Given text:

.....

How Much You Need For A Minimum Down Payment On A House in BC

When it comes to purchasing your first home in British Columbia, one of the biggest obstacles for many buyers is saving enough for the down payment. But how much do you really need to put down? The minimum down payment requirements in BC vary depending on the price of the home.
Understanding the down payment rules can help you determine if homeownership is within your reach.
Key Takeaway
The minimum down payment to buy a home in BC is 5% for properties under $500,000. For homes priced between $500,000-$999,999, it’s 5% on the first $500,000 and 10% on the remainder. Over $1 million requires 20% down.
While it’s possible to buy with the minimum, a larger down payment reduces your mortgage amount and total interest paid. A larger down payment can also help you qualify for better mortgage rates and lower your monthly payments. If you’re wondering how much is a condo down payment , the same minimum requirements apply based on the purchase price.
Saving more upfront can make homeownership more affordable in the long run.

.....

Entries taken from a collection:

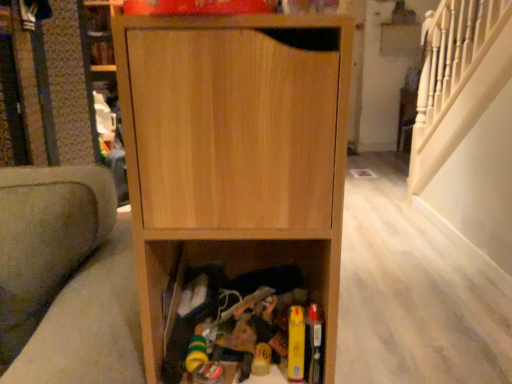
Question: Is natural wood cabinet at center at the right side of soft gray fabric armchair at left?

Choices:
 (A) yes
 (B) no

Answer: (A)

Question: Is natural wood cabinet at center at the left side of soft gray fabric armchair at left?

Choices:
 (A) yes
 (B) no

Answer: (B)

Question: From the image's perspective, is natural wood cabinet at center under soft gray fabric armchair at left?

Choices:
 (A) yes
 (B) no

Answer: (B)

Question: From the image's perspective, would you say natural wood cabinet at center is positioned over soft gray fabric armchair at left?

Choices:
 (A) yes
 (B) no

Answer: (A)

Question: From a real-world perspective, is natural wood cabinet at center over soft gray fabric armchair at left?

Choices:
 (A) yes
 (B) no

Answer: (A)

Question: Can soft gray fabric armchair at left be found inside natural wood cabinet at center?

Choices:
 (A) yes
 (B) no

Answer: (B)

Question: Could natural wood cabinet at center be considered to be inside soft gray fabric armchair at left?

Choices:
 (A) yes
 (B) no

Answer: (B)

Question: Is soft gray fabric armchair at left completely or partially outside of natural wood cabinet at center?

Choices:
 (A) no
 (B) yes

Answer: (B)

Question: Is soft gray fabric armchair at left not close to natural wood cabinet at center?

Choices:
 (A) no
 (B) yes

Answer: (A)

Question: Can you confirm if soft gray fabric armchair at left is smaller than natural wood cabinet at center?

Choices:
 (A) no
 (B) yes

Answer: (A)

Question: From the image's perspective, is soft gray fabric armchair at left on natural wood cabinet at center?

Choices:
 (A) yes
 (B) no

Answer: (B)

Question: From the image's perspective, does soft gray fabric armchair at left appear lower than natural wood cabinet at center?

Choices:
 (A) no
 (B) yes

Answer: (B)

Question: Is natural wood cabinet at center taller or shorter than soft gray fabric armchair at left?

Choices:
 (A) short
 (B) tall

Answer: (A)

.....

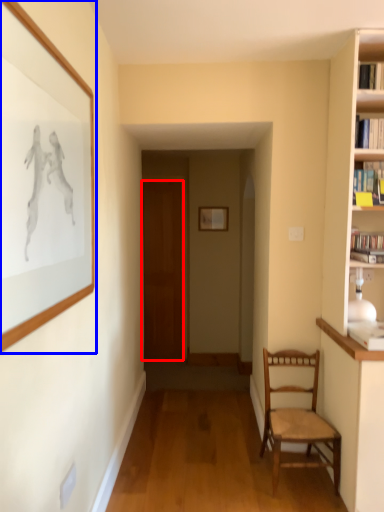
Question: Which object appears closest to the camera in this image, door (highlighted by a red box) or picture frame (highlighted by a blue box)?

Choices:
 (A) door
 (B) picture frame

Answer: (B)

.....

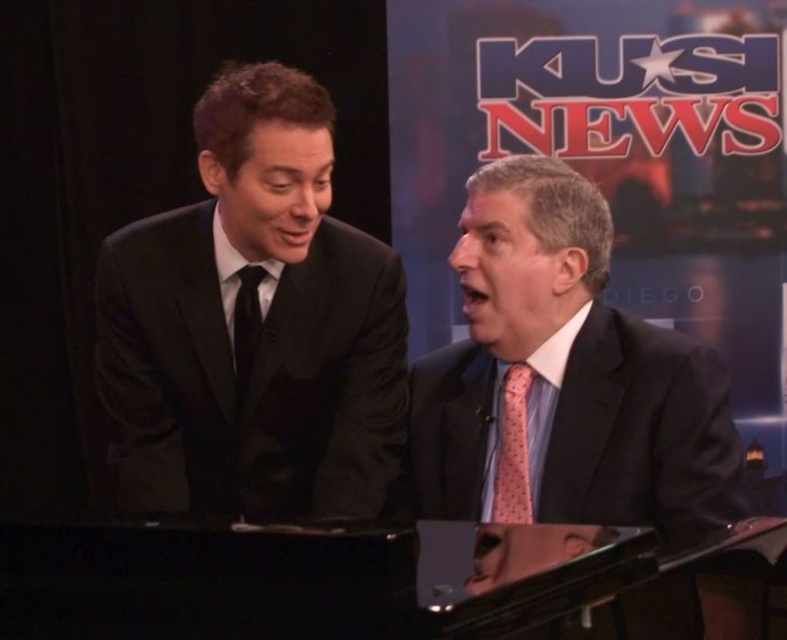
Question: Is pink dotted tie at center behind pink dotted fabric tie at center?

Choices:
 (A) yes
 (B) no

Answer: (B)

.....

Directions: Continue the down payment article from the point where it ends. The listing has no connection to the down payment article.

Result of the exercise:
When working with first-time home buyers in Vancouver , I’ve seen how daunting it can be to save the down payment. But programs like the First Time Home Buyer Incentive help make ownership attainable for more British Columbians. Don’t let the down payment be the reason you give up on your dream of homeownership.
Read More:
- First Time Home Buyer BC Down Payment
- How to Buy a House with No Down Payment in Canada
- First Time Home Buyer Tips in BC
- What Are the Closing Costs of Buying a Home in BC?
- Can I Afford a Home in Vancouver, BC?
- Saving Up For a Down Payment Takes 400 Months in Vancouver
What is a Down Payment On A House?
A down payment is the amount of money you pay upfront when purchasing a home. It’s a percentage of the total purchase price that you pay in cash. The remainder of the purchase price is covered by a mortgage loan from a lender like a bank.
The down payment reduces the amount you need to borrow, so it lowers your monthly mortgage payments. It also provides instant equity in your home.
Minimum Down Payment Requirements in BC: How Much You Need
In British Columbia, the minimum down payment depends on the price of the home:
- Less than $500,000 – Minimum down payment is 5% of the purchase price
- $500,000 to $999,999 – Minimum down payment is 5% on the first $500,000 plus 10% on the portion above $500,000
- $1 million or more – Minimum down payment is 20% of the purchase price
For example, if you buy a home for $600,000, the minimum down payment would be:
- 5% of $500,000 = $25,000
- 10% of the remaining $100,000 = $10,000
- Total minimum down payment = $25,000 + $10,000 = $35,000
While those are the minimums set by the government, your mortgage lender may require a larger down payment if you have a poor credit score or are self-employed.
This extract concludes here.